According to Troy Bedinghaus of About.com, white eye discharge can be a sign of dacryocystitis, which is an infection of the nasolacrimal sac or tear drainage system. Additional symptoms can manifest as facial pain, redness and swelling around the nasal part of the eyelid. If the white eye mucus is stringy in texture, it may signal the presence of allergic conjunctivitis. Symptoms include redness, swelling, itching and increased tear secretion.
There is a small drainage hole in the eyelid, called the puncta, that can also produce a discharge related to dacryocystitis. Additional common symptoms of dacryocystitis include watery eyes and blurred vision, as noted by Aimee Surtenich of All About Vision. Bedinghaus stresses that antibiotic treatment must be sought promptly to avoid serious complications.

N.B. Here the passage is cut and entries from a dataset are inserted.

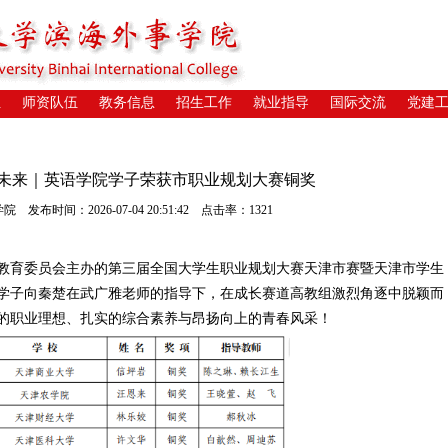
位
师资队伍
教务信息
招生工作
就业指导
国际交流
党建
向未来｜英语学院学子荣获市职业规划大赛铜奖
发布时间：2026-07-04 20:51:42 点击率：1321
教育委员会主办的第三届全国大学生职业规划大赛天津市赛暨天津市学生
学子向秦楚在
武广雅老师的指导下，在
成长赛道高教组激烈角逐中脱颖而
的职业理想、扎实的综合素养与昂扬向上的青春风采！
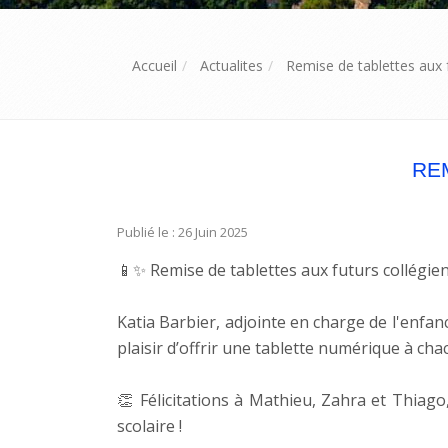
Accueil
Actualites
Remise de tablettes aux 
RE
Publié le : 26 Juin 2025
📱✨ Remise de tablettes aux futurs collégie
Katia Barbier, adjointe en charge de l'enfa
plaisir d’offrir une tablette numérique à ch
👏 Félicitations à Mathieu, Zahra et Thiag
scolaire !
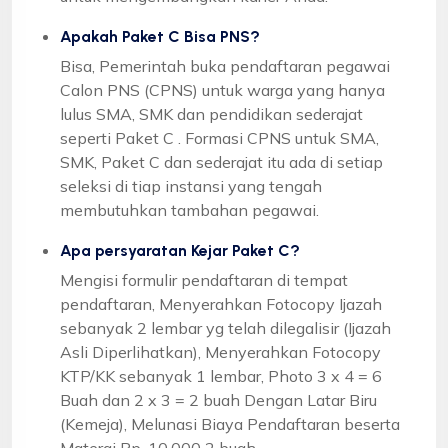
Apakah Paket C Bisa PNS?
Bisa, Pemerintah buka pendaftaran pegawai
Calon PNS (CPNS) untuk warga yang hanya
lulus SMA, SMK dan pendidikan sederajat
seperti Paket C . Formasi CPNS untuk SMA,
SMK, Paket C dan sederajat itu ada di setiap
seleksi di tiap instansi yang tengah
membutuhkan tambahan pegawai.
Apa persyaratan Kejar Paket C?
Mengisi formulir pendaftaran di tempat
pendaftaran, Menyerahkan Fotocopy Ijazah
sebanyak 2 lembar yg telah dilegalisir (Ijazah
Asli Diperlihatkan), Menyerahkan Fotocopy
KTP/KK sebanyak 1 lembar, Photo 3 x 4 = 6
Buah dan 2 x 3 = 2 buah Dengan Latar Biru
(Kemeja), Melunasi Biaya Pendaftaran beserta
Materai Rp. 10.000 2 buah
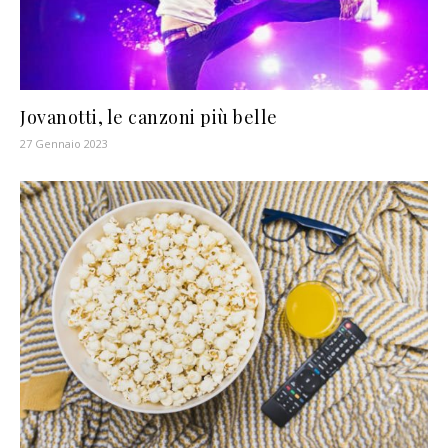
Jovanotti, le canzoni più belle
27 Gennaio 2023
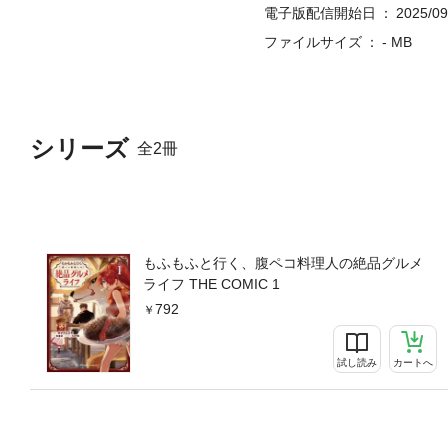
電子版配信開始日
2025/09
ファイルサイズ
- MB
シリーズ
全2冊
もふもふと行く、腹ペコ料理人の絶品グルメ
ライフ THE COMIC 1
792
試し読み
カートへ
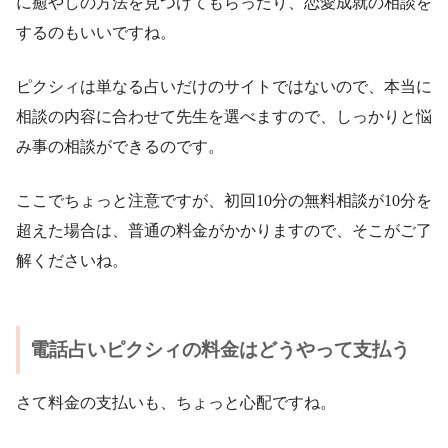
に癒やしの方法を見つけてもらったり、恋愛成就の相談を
するのもいいですね。
ピクシィは単なる占いだけのサイトではないので、本当に
相談の内容に合わせて先生を選べますので、しっかりと悩
み事の相談ができるのです。
ここでちょっと注意ですが、初回10分の無料相談が10分を
超えた場合は、普通の料金がかかりますので、そこがご了
解くださいね。
電話占いピクシィの料金はどうやって支払う
さて料金の支払いも、ちょっと心配ですね。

Allergic conjunctivitis is different from pink eye, which is a highly contagious viral or bacterial infection. Symptoms may be similar. According to Gary Heiting for All About Vision, allergic conjunctivitis can occur seasonally or flare up year-round and is caused by eye irritants such as pollen, dust and animal dander. It affects both eyes and is not contagious.
Allergy medications used to treat allergic conjuctivitis are most effective when taken before flare-ups begin, says Heiting. Patients are advised to visit an optometrist to assess the causes and accompanying symptoms of eye discharge.